C’è però bisogno di una piccola precisazione, quando si parla di vitalizi. Spesso e volentieri, questi vengono paragonati alla pensione, che scaturisce dal lavoro del singolo individuo. Eppure, nella nostra Costituzione, l’operato dei parlamentari viene scisso dal concetto di lavoro e dalla sua giurisprudenza, ma viene chiaramente definito come una funzione; ed il vitalizio, in tal senso, non può che configurarsi come un’indennità indipendente, appunto, dal lavoro svolto dal parlamentare al di fuori del Parlamento. I padri costituenti, nel redigere questi concetti, si erano all’epoca basati su un assunto molto semplice: il vitalizio avrebbe dovuto permettere ad un parlamentare di operare nelle istituzioni indipendentemente dagli influssi esterni, ovvero essere completamente indipendente da chi avesse voluto influenzare il suo mandato. Ecco quindi che i padri costituenti trovano la soluzione nel vitalizio, che garantiva ad un parlamentare di poter svolgere la sua funzione senza il rischio di essere minacciato economicamente quando avesse terminato il suo mandato (non è fuori dal mondo pensare che, in assenza di vitalizio, chi avesse intenzione di indirizzare un parlamentare in suo favore, non avrebbe dovuto far altro che dire “Tu approvami questa o quella legge, e quando esci dal Parlamento ti assumo da me”). Il vitalizio è stato, per molti anni, un argine alla corruzione – efficace o meno, se ne può discutere: ma questa era la ragione della sua esistenza.
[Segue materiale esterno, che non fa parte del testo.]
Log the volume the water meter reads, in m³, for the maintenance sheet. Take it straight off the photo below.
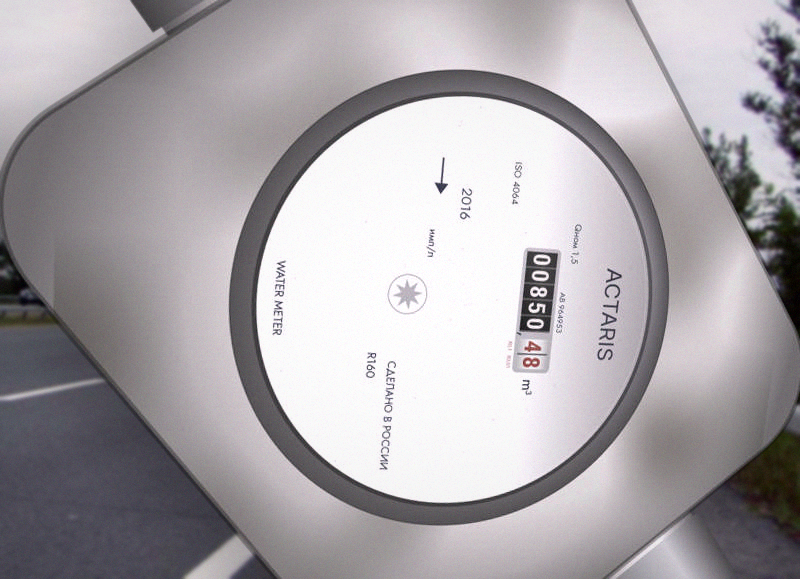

Oggi, proprio per il paragone inappropriato tra vitalizio e pensione, si ritiene che sia giusto abbassare il vitalizio, perché (sulla scia dell’antipolitica che gioca al ribasso sul ruolo delle istituzioni) si ritiene inadeguato ed insufficiente l’operato del Parlamento italiano – ed il pensiero comune dice che chi lavora poco, deve prendere poco. Ecco, permettetemi allora una provocazione finale: piuttosto che pretendere di giocare al ribasso ed abbattere i vitalizi, non sarebbe forse stato meglio giocare al rialzo e pretendere un sistema che migliori l’operato dei nostri parlamentari?